🤖 Ultron — Recurrent-Depth Transformer

An open-source, research-grounded looped transformer for latent reasoning.

Ultron is a clean implementation of a Recurrent-Depth Transformer (RDT) that combines only proven techniques from the latest research. Unlike speculative reconstructions, every architectural choice in Ultron is backed by published results with clear attribution.

Architecture

Input tokens (B, T)
    ↓
[Embedding + RoPE]
    ↓
[Prelude]              — L_p standard transformer blocks, run once
    ↓
[LayerNorm(e)]         — Prelude normalization (Parcae stability trick)
    ↓
[Recurrent Block ×T]   — L_r transformer layers, looped T times
    ↑_________↓          h_{t+1} = A·h_t + B·e + R(h_t, e)  [LTI-stable]
    ↓                    + depth-wise LoRA + ACT halting
[C · h_T]              — Output projection
    ↓
[Coda]                 — L_c standard transformer blocks, run once
    ↓
[RMSNorm → LM Head]
    ↓
Output logits (B, T, vocab_size)

== DATASET ENTRIES ==
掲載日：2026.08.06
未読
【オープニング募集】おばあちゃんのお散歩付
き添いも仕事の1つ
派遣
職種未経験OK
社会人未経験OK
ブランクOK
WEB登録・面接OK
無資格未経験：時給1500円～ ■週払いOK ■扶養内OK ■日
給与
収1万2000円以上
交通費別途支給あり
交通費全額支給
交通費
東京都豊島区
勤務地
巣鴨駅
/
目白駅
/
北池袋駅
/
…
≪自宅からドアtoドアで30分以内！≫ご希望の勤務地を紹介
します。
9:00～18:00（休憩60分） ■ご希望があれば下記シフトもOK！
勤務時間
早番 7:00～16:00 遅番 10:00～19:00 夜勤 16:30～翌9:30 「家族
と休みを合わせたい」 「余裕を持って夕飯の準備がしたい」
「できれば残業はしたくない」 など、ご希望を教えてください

* * *

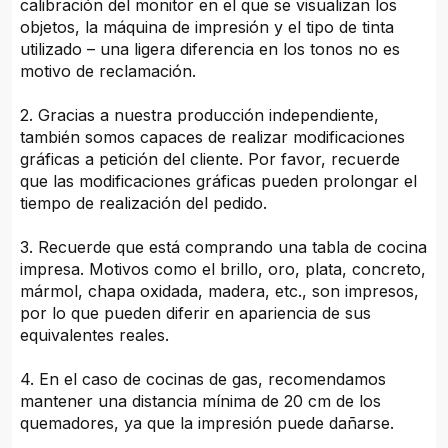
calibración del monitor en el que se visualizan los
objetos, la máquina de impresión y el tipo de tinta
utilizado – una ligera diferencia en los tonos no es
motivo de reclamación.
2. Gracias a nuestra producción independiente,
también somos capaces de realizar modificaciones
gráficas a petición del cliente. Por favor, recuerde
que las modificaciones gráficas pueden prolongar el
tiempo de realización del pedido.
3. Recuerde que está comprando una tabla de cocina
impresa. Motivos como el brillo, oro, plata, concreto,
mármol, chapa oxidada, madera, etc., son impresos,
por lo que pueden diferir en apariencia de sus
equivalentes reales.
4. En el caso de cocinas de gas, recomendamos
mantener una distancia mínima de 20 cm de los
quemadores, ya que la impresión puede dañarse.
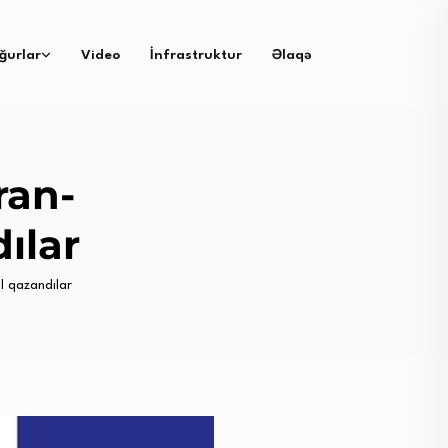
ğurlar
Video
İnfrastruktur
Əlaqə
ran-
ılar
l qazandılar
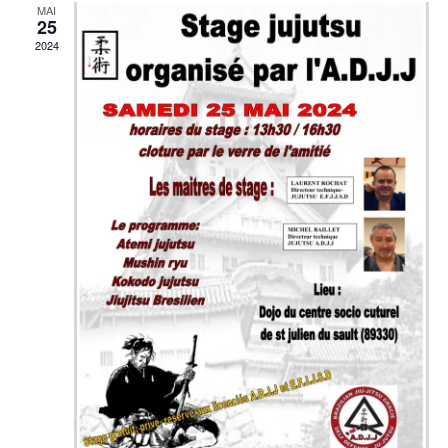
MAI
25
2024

== WHAT YOU WILL DO ==
1. In the Ultron architecture text, what normalization is applied right after the Prelude, and what is it called there?
2. For each statement about the Ultron architecture text, answer yes or no and quote the words that decide it.
(a) The Coda is made of standard transformer blocks that run only once.
(b) Ultron is presented as a speculative reconstruction of earlier work.
(c) The embedding stage is paired with RoPE.

== EXERCISE RESPONSES ==
1. LayerNorm(e), described as the Prelude normalization and called the "Parcae stability trick."

2.
(a) Yes: "[Coda]                 — L_c standard transformer blocks, run once"
(b) No: "Unlike speculative reconstructions, every architectural choice in Ultron is backed by published results with clear attribution."
(c) Yes: "[Embedding + RoPE]"